Rotary International’s enduring mission is to eradicate the crippling disease polio so that no child has to suffer its debilitating effects ever again. Not since small pox has a widespread worldwide disease been removed from the face of the Earth. While many thought that Rotary’s mission to entirely eliminate this horrible disease was unthinkable, consider this: when Rotary’s initiative was passed by a resolution of the World Health Assembly in 1988, there were an estimated 350,000 cases in over 125 endemic countries. Today, only four endemic countries remain, with less than 1,300 cases in 2010, a 99 percent reduction in polio cases. Rotary members and supporters have contributed over $1 billion to this effort and are now on the verge of eliminating this crippling childhood disease.
My Race to End Polio Now is a four and a half hour grind over 26.2 miles through the neighborhoods of Chicago, but it is no comparison to the hardships that polio victims suffer.

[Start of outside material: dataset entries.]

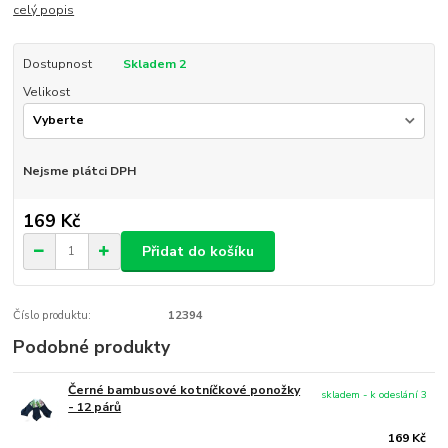
celý popis
Dostupnost
Skladem 2
Velikost
Nejsme plátci DPH
169 Kč
Přidat do košíku
Číslo produktu:
12394
Podobné produkty
Černé bambusové kotníčkové ponožky
skladem - k odeslání 3
- 12 párů
169 Kč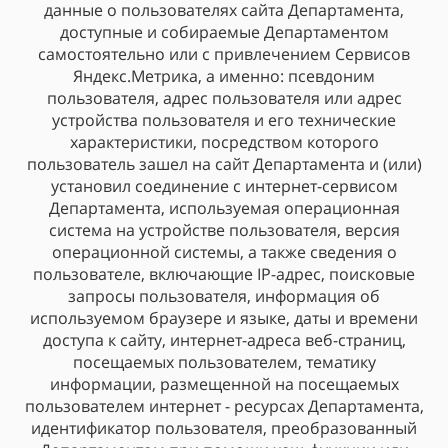
данные о пользователях сайта Департамента,
доступные и собираемые Департаментом
самостоятельно или с привлечением Сервисов
Яндекс.Метрика, а именно: псевдоним
пользователя, адрес пользователя или адрес
устройства пользователя и его технические
характеристики, посредством которого
пользователь зашел на сайт Департамента и (или)
установил соединение с интернет-сервисом
Департамента, используемая операционная
система на устройстве пользователя, версия
операционной системы, а также сведения о
пользователе, включающие IP-адрес, поисковые
запросы пользователя, информация об
используемом браузере и языке, даты и времени
доступа к сайту, интернет-адреса веб-страниц,
посещаемых пользователем, тематику
информации, размещенной на посещаемых
пользователем интернет - ресурсах Департамента,
идентификатор пользователя, преобразованный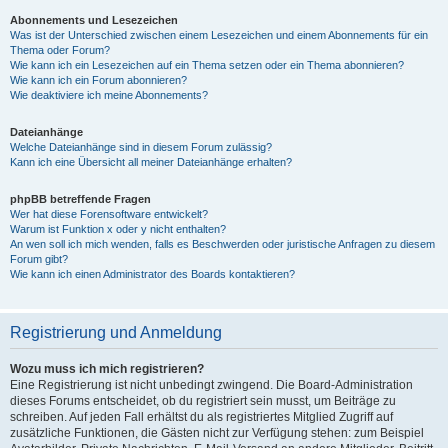
Abonnements und Lesezeichen
Was ist der Unterschied zwischen einem Lesezeichen und einem Abonnements für ein
Thema oder Forum?
Wie kann ich ein Lesezeichen auf ein Thema setzen oder ein Thema abonnieren?
Wie kann ich ein Forum abonnieren?
Wie deaktiviere ich meine Abonnements?
Dateianhänge
Welche Dateianhänge sind in diesem Forum zulässig?
Kann ich eine Übersicht all meiner Dateianhänge erhalten?
phpBB betreffende Fragen
Wer hat diese Forensoftware entwickelt?
Warum ist Funktion x oder y nicht enthalten?
An wen soll ich mich wenden, falls es Beschwerden oder juristische Anfragen zu diesem
Forum gibt?
Wie kann ich einen Administrator des Boards kontaktieren?
Registrierung und Anmeldung
Wozu muss ich mich registrieren?
Eine Registrierung ist nicht unbedingt zwingend. Die Board-Administration
dieses Forums entscheidet, ob du registriert sein musst, um Beiträge zu
schreiben. Auf jeden Fall erhältst du als registriertes Mitglied Zugriff auf
zusätzliche Funktionen, die Gästen nicht zur Verfügung stehen: zum Beispiel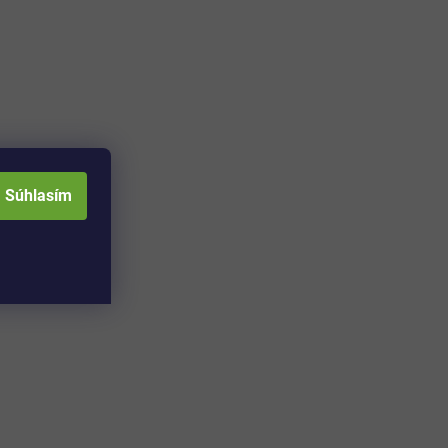
Súhlasím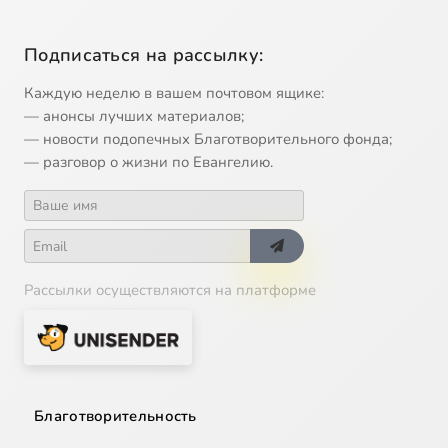
Подписаться на рассылку:
Каждую неделю в вашем почтовом ящике:
— анонсы лучших материалов;
— новости подопечных Благотворительного фонда;
— разговор о жизни по Евангелию.
Рассылки осуществляются на платформе
Благотворительность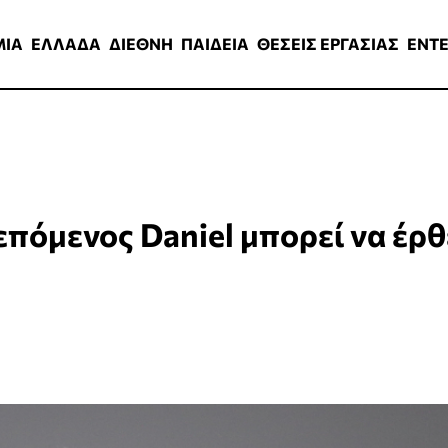
ΑΔΑ
ΔΙΕΘΝΗ
ΠΑΙΔΕΙΑ
ΘΕΣΕΙΣ ΕΡΓΑΣΙΑΣ
ENTERTAINMEN
ΜΙΑ
ΕΛΛΑΔΑ
ΔΙΕΘΝΗ
ΠΑΙΔΕΙΑ
ΘΕΣΕΙΣ ΕΡΓΑΣΙΑΣ
ENT
πόμενος Daniel μπορεί να έρθ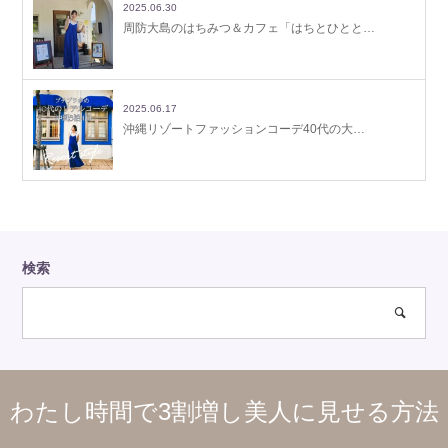
2025.06.30
周防大島のはちみつ＆カフェ「はちとひとと…
2025.06.17
沖縄リゾートファッションコーデ40代の大…
検索
わたし時間で3割増し美人に見せる方法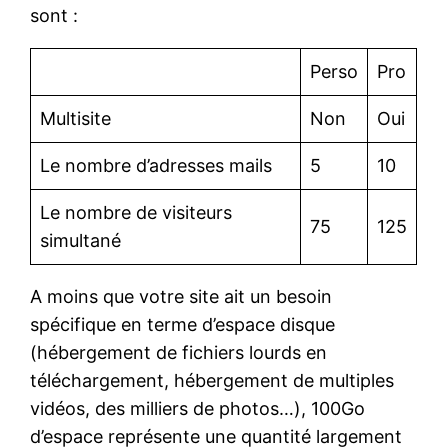
sont :
Perso
Pro
Multisite
Non
Oui
Le nombre d’adresses mails
5
10
Le nombre de visiteurs
75
125
simultané
A moins que votre site ait un besoin
spécifique en terme d’espace disque
(hébergement de fichiers lourds en
téléchargement, hébergement de multiples
vidéos, des milliers de photos…), 100Go
d’espace représente une quantité largement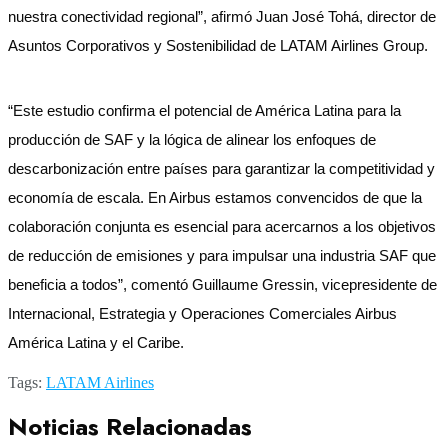
nuestra conectividad regional”, afirmó Juan José Tohá, director de
Asuntos Corporativos y Sostenibilidad de LATAM Airlines Group.
“Este estudio confirma el potencial de América Latina para la
producción de SAF y la lógica de alinear los enfoques de
descarbonización entre países para garantizar la competitividad y
economía de escala. En Airbus estamos convencidos de que la
colaboración conjunta es esencial para acercarnos a los objetivos
de reducción de emisiones y para impulsar una industria SAF que
beneficia a todos”, comentó Guillaume Gressin, vicepresidente de
Internacional, Estrategia y Operaciones Comerciales Airbus
América Latina y el Caribe.
Tags:
LATAM Airlines
Noticias Relacionadas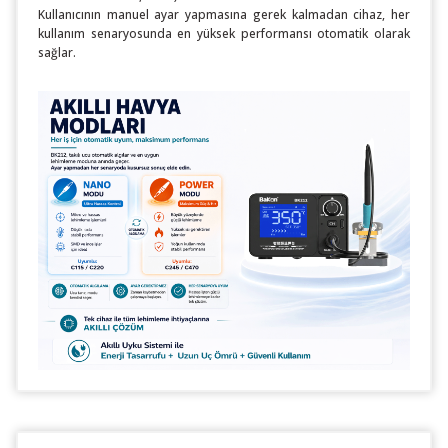
Kullanıcının manuel ayar yapmasına gerek kalmadan cihaz, her
kullanım senaryosunda en yüksek performansı otomatik olarak
sağlar.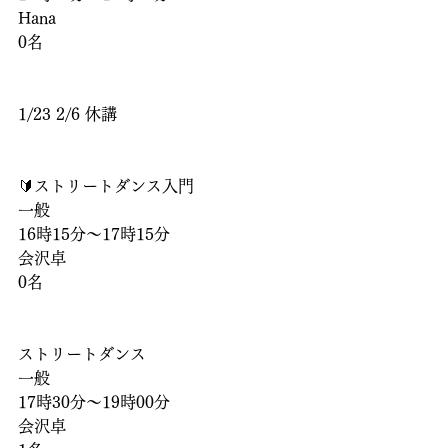
Hana
0名
1/23 2/6 休講
🔰ストリートダンス入門
一般
16時15分〜17時15分
会沢卓
0名
ストリートダンス
一般
17時30分〜19時00分
会沢卓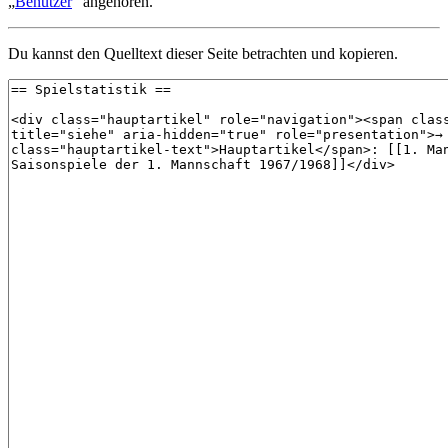
„
Benutzer
“ angehören.
Du kannst den Quelltext dieser Seite betrachten und kopieren.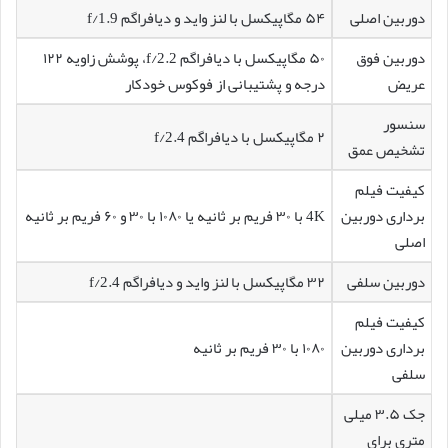
دوربین اصلی
۵۴ مگاپیکسل با لنز واید و دیافراگم f/1.9
دوربین فوق
۵۰ مگاپیکسل با دیافراگم f/2.2، پوشش زاویه ۱۲۲
عریض
درجه و پشتیبانی از فوکوس خودکار
سنسور
۲ مگاپیکسل با دیافراگم f/2.4
تشخیص عمق
کیفیت فیلم
برداری دوربین
4K با ۳۰ فریم بر ثانیه یا ۱۰۸۰ با ۳۰ و ۶۰ فریم بر ثانیه
اصلی
دوربین سلفی
۳۲ مگاپیکسل با لنز واید و دیافراگم f/2.4
کیفیت فیلم
برداری دوربین
۱۰۸۰ با ۳۰ فریم بر ثانیه
سلفی
جک ۳.۵ میلی
متری برای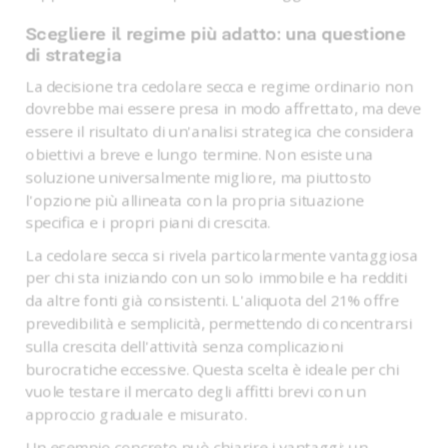
Scegliere il regime più adatto: una questione
di strategia
La decisione tra cedolare secca e regime ordinario non
dovrebbe mai essere presa in modo affrettato, ma deve
essere il risultato di un'analisi strategica che considera
obiettivi a breve e lungo termine. Non esiste una
soluzione universalmente migliore, ma piuttosto
l'opzione più allineata con la propria situazione
specifica e i propri piani di crescita.
La cedolare secca si rivela particolarmente vantaggiosa
per chi sta iniziando con un solo immobile e ha redditi
da altre fonti già consistenti. L'aliquota del 21% offre
prevedibilità e semplicità, permettendo di concentrarsi
sulla crescita dell'attività senza complicazioni
burocratiche eccessive. Questa scelta è ideale per chi
vuole testare il mercato degli affitti brevi con un
approccio graduale e misurato.
Un esempio concreto può chiarire i vantaggi: un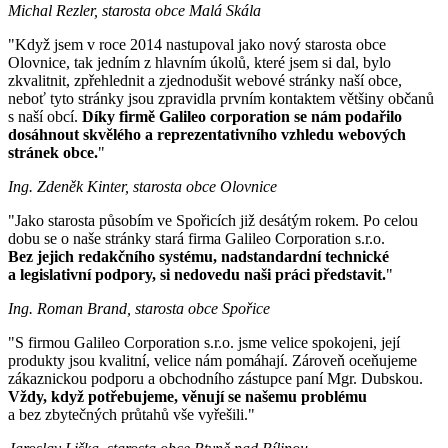
Michal Rezler, starosta obce Malá Skála
"Když jsem v roce 2014 nastupoval jako nový starosta obce
Olovnice, tak jedním z hlavním úkolů, které jsem si dal, bylo
zkvalitnit, zpřehlednit a zjednodušit webové stránky naší obce,
neboť tyto stránky jsou zpravidla prvním kontaktem většiny občanů
s naší obcí.
Díky firmě Galileo corporation se nám podařilo
dosáhnout skvělého a reprezentativního vzhledu webových
stránek obce.
"
Ing. Zdeněk Kinter, starosta obce Olovnice
"Jako starosta působím ve Spořicích již desátým rokem. Po celou
dobu se o naše stránky stará firma Galileo Corporation s.r.o.
Bez jejich redakčního systému, nadstandardní technické
a legislativní podpory, si nedovedu naši práci představit.
"
Ing. Roman Brand, starosta obce Spořice
"S firmou Galileo Corporation s.r.o. jsme velice spokojeni, její
produkty jsou kvalitní, velice nám pomáhají. Zároveň oceňujeme
zákaznickou podporu a obchodního zástupce paní Mgr. Dubskou.
Vždy, když potřebujeme, věnují se našemu problému
a bez zbytečných průtahů vše vyřešili."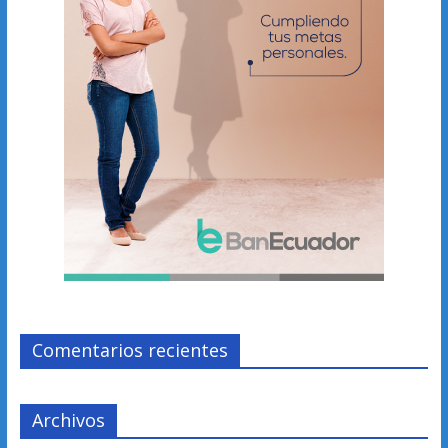
Comentarios recientes
Archivos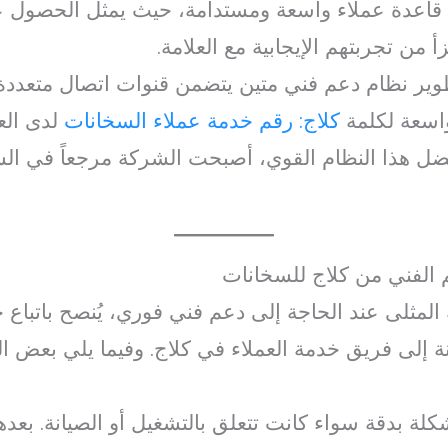
ء قاعدة عملاء واسعة ومستدامة، حيث يمثل الحصول
زأ من تجربتهم الإيجابية مع العلامة.
 نظام دعم فني متين يتضمن قنوات اتصال متعددة وت
واسعة لكلمة
كلاج: رقم خدمة عملاء السخانات
لدى العم
ضل هذا النظام القوي، أصبحت الشركة مرجعاً في ال
الفني من كلاج للسخانات
مثلى عند الحاجة إلى دعم فني فوري، يُنصح باتباع خ
إلى فريق خدمة العملاء في كلاج. وفيما يلي بعض ال
كلة بدقة سواء كانت تتعلق بالتشغيل أو الصيانة. بعده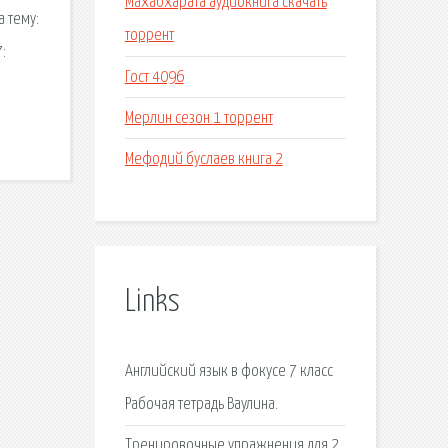
Махабхарата аудиокнига скачать
а тему:
торрент
:
Гост 4096
Мерлин сезон 1 торрент
Мефодий буслаев книга 2
Links
Английский язык в фокусе 7 класс
Рабочая тетрадь Ваулина.
Тренировочные упражнения для 2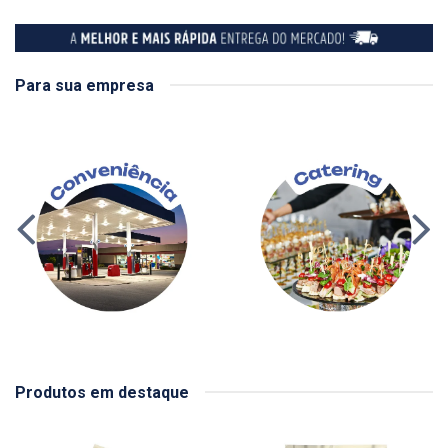
Para sua empresa
Produtos em destaque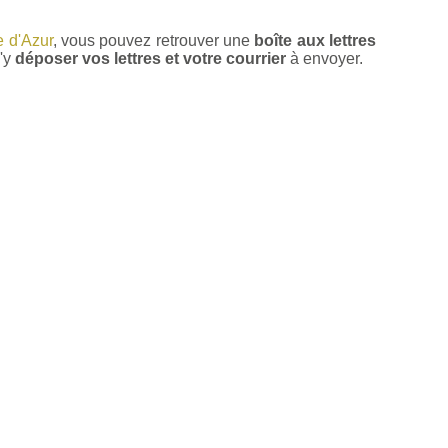
 d'Azur
, vous pouvez retrouver une
boîte aux lettres
'y
déposer vos lettres et votre courrier
à envoyer.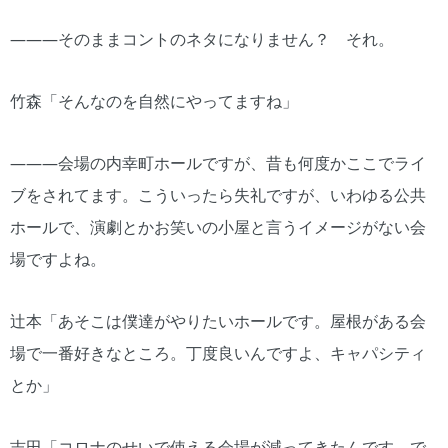
―――そのままコントのネタになりません？ それ。
竹森「そんなのを自然にやってますね」
―――会場の内幸町ホールですが、昔も何度かここでライ
ブをされてます。こういったら失礼ですが、いわゆる公共
ホールで、演劇とかお笑いの小屋と言うイメージがない会
場ですよね。
辻本「あそこは僕達がやりたいホールです。屋根がある会
場で一番好きなところ。丁度良いんですよ、キャパシティ
とか」
吉田「コロナのせいで使える会場が減ってきたんです。で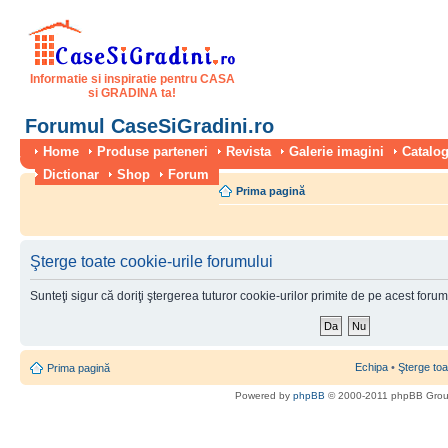
Informatie si inspiratie pentru CASA
si GRADINA ta!
Forumul CaseSiGradini.ro
Home
Produse parteneri
Revista
Galerie imagini
Catalog
Dictionar
Shop
Forum
Prima pagină
Şterge toate cookie-urile forumului
Sunteţi sigur că doriţi ştergerea tuturor cookie-urilor primite de pe acest foru
Echipa
•
Şterge toa
Prima pagină
Powered by
phpBB
© 2000-2011 phpBB Gro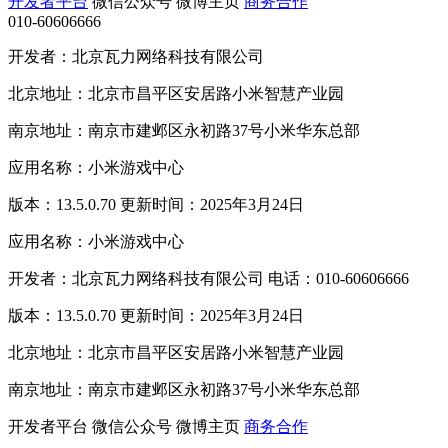
开发者平台
微信公众号
微博主页
商务合作
010-60606666
开发者：北京瓦力网络科技有限公司
北京地址：北京市昌平区安居路小米智慧产业园
南京地址：南京市建邺区永初路37号小米华东总部
应用名称：小米游戏中心
版本：13.5.0.70 更新时间：2025年3月24日
应用名称：小米游戏中心
开发者：北京瓦力网络科技有限公司 电话：010-60606666
版本：13.5.0.70 更新时间：2025年3月24日
北京地址：北京市昌平区安居路小米智慧产业园
南京地址：南京市建邺区永初路37号小米华东总部
开发者平台
微信公众号
微博主页
商务合作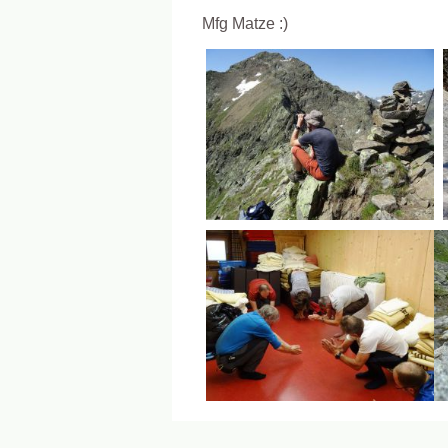
Mfg Matze :)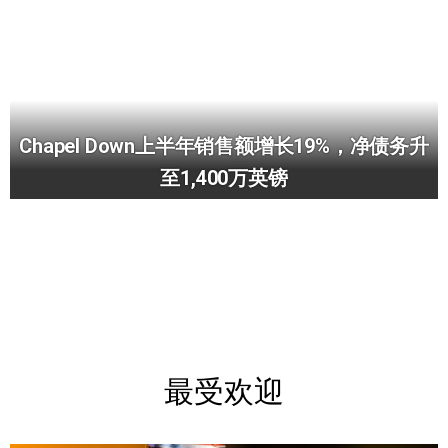
Chapel Down上半年销售额增长19%，净债务升
至1,400万英镑
最受欢迎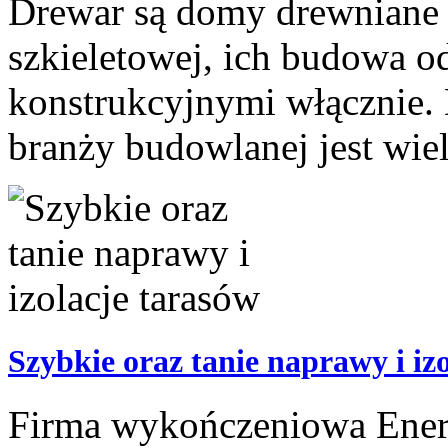
Drewar są domy drewniane c
szkieletowej, ich budowa o
konstrukcyjnymi włącznie. 
branży budowlanej jest wiel
Szybkie oraz tanie naprawy i iz
Firma wykończeniowa Energo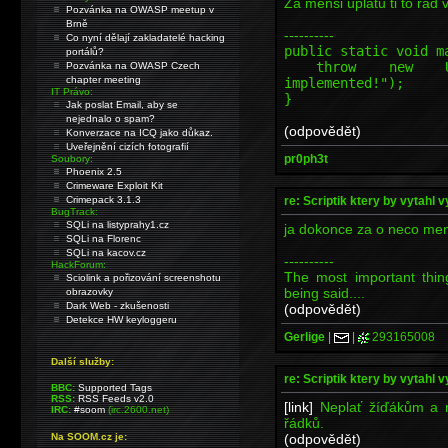
Za mensi uplatu ti to rad 
Pozvánka na OWASP meetup v
Brně
----------
Co nyní dělají zakladatelé hacking
public static void m
portálů?
throw new Unsupp
Pozvánka na OWASP Czech
chapter meeting
implemented!");
IT Právo:
}
Jak poslat Email, aby se
nejednalo o spam?
(odpovědět)
Konverzace na ICQ jako důkaz.
Uveřejnění cizích fotografií
pr0ph3t
Soubory:
Phoenix 2.5
Crimeware Exploit Kit
re: Scriptik ktery by vytahl v
Crimepack 3.1.3
BugTrack:
SQLi na listyprahy1.cz
ja dokonce za o neco men
SQLi na Florenc
SQLi na kacov.cz
----------
HackForum:
The most important thin
Sciolink a pořizování screenshotu
being said....
obrazovky
Dark Web - zkušenosti
(odpovědět)
Detekce HW keyloggeru
Gerlige
|
|
293165008
Další služby:
re: Scriptik ktery by vytahl v
BBC:
Supported Tags
RSS:
RSS Feeds v2.0
[link]
Neplať žíďákům a na
IRC:
#soom
(irc.2600.net)
řádků.
(odpovědět)
Na SOOM.cz je: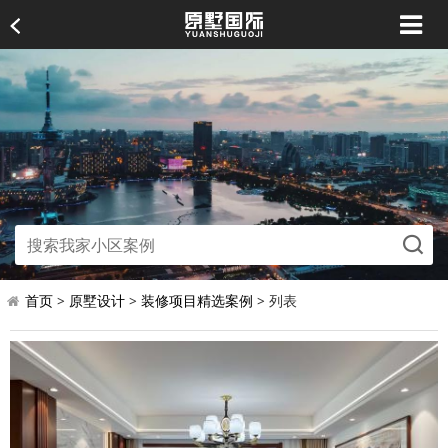
首页
>
原墅设计
>
装修项目精选案例
> 列表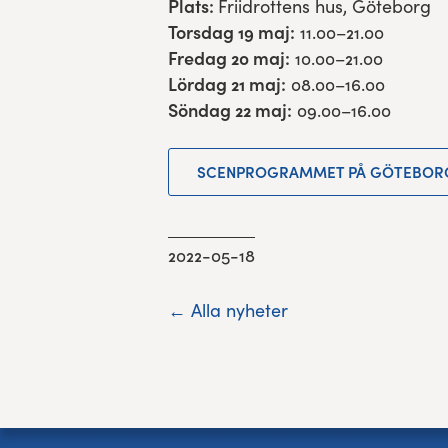
Plats:
Friidrottens hus, Göteborg
Torsdag 19 maj:
11.00–21.00
Fredag 20 maj:
10.00–21.00
Lördag 21 maj:
08.00–16.00
Söndag 22 maj:
09.00–16.00
SCENPROGRAMMET PÅ GÖTEBORG
2022-05-18
← Alla nyheter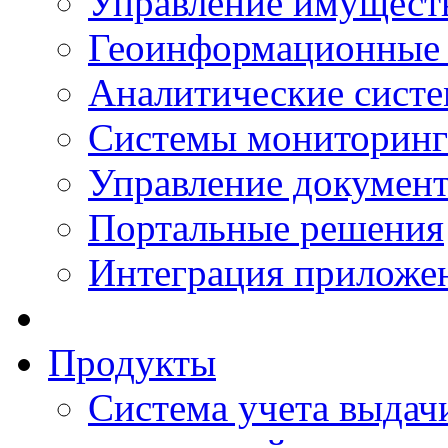
Управление имущест
Геоинформационные
Аналитические сист
Системы мониторинг
Управление документ
Портальные решения
Интеграция приложен
Продукты
Система учета выдачи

Once my race has ended, my fatigue has passed and my body has recovered I will be able to return to my normal daily activities. However, for a child with polio there are no normal daily activities and their fight against polio will go on as they struggle every day against this crippling disease. While the Western world has long forgotten the ravages of polio, it cannot turn its back on those who have not. For them, the marathon stretches beyond a few hours of a fall morning, into a daily battle for their lives. Please help me, and the dedicated volunteers of Rotary International, to End Polio Now.